AI is reshaping the tech infrastructure landscape, demanding a fundamental rethinking of organisational infrastructure strategies. Traditional infrastructure, once sufficient, now struggles to keep pace with the immense scale and complexity of AI workloads. To meet these demands, organisations are turning to high-performance computing (HPC) solutions, leveraging powerful GPUs and specialised accelerators to handle the computationally intensive nature of AI algorithms.
Real-time AI applications, from fraud detection to autonomous vehicles, require lightning-fast processing speeds and low latency. This is driving the adoption of high-speed networks and edge computing, enabling data processing closer to the source and reducing response times. AI-driven automation is also streamlining infrastructure management, automating tasks like network provisioning, security monitoring, and capacity planning. This not only reduces operational overhead but also improves efficiency and frees up valuable resources.

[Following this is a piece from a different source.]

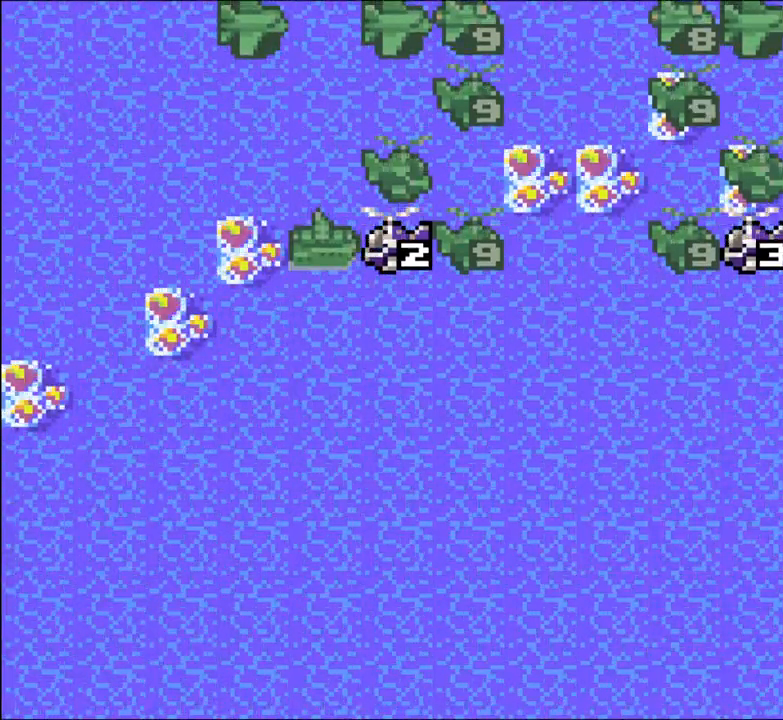
{"dt_ms": 500, "buttons": ["L2"], "events": [[250, "A", "down"], [350, "A", "up"], [417, "L2", "down"]]}
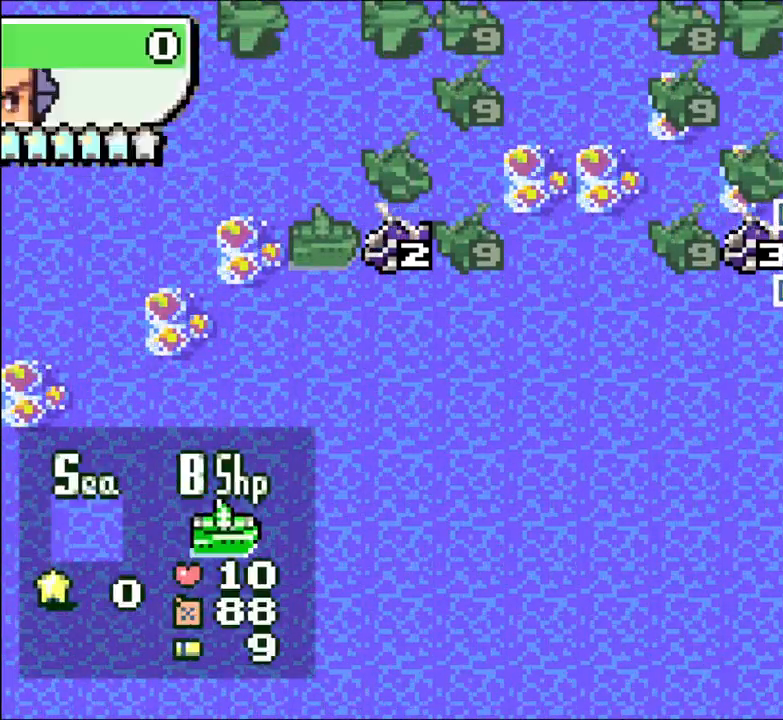
{"dt_ms": 1000, "buttons": []}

Ecosystm analysts Darian Bird, Peter Carr, Simona Dimovski, and Tim Sheedy present the key trends shaping the tech infrastructure market in 2025.
Click here to download ‘Building the AI Future: Top 5 Infra Trends for 2025’ as a PDF
1. The AI Buildout Will Accelerate; China Will Emerge as a Winner
In 2025, the race for AI dominance will intensify, with Nvidia emerging as the big winner despite an impending AI crash. Many over-invested companies will fold, flooding the market with high-quality gear at bargain prices. Meanwhile, surging demand for AI infrastructure – spanning storage, servers, GPUs, networking, and software like observability, hybrid cloud tools, and cybersecurity – will make it a strong year for the tech infrastructure sector.

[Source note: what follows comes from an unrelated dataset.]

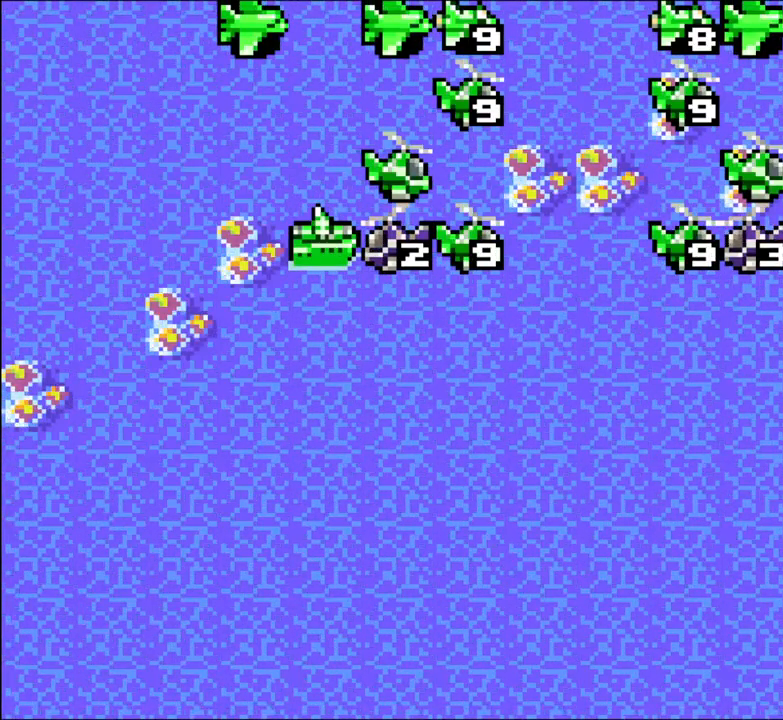
{"dt_ms": 500, "buttons": [], "events": []}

Ironically, China’s exclusion from US tech deals has spurred its rise as a global tech giant. Forced to develop its own solutions, China is now exporting its technologies to friendly nations worldwide.
By 2025, Chinese chipmakers are expected to rival international peers, with some reaching parity.
2. AI-Optimised Cloud Platforms Will Dominate Infrastructure Investments
AI-optimised cloud platforms will become the go-to infrastructure for organisations, enabling seamless integration of machine learning capabilities, scalable compute power, and efficient deployment tools.
As regulatory demands grow and AI workloads become more complex, these platforms will provide localised, compliant solutions that meet data privacy laws while delivering superior performance.
This shift will allow businesses to overcome the limitations of traditional infrastructure, democratising access to high-performance AI resources and lowering entry barriers for smaller organisations. AI-optimised cloud platforms will drive operational efficiencies, foster innovation, and help businesses maintain compliance, particularly in highly regulated industries.
3. PaaS Architecture, Not Data Cleanup, Will Define AI Success
By 2025, as AI adoption reaches new heights, organisations will face an urgent need for AI-ready data, spurring significant investments in data infrastructure. However, the approach taken will be pivotal.
A stark divide will arise between businesses fixated on isolated data-cleaning initiatives and those embracing a Platform-as-a-Service (PaaS) architecture.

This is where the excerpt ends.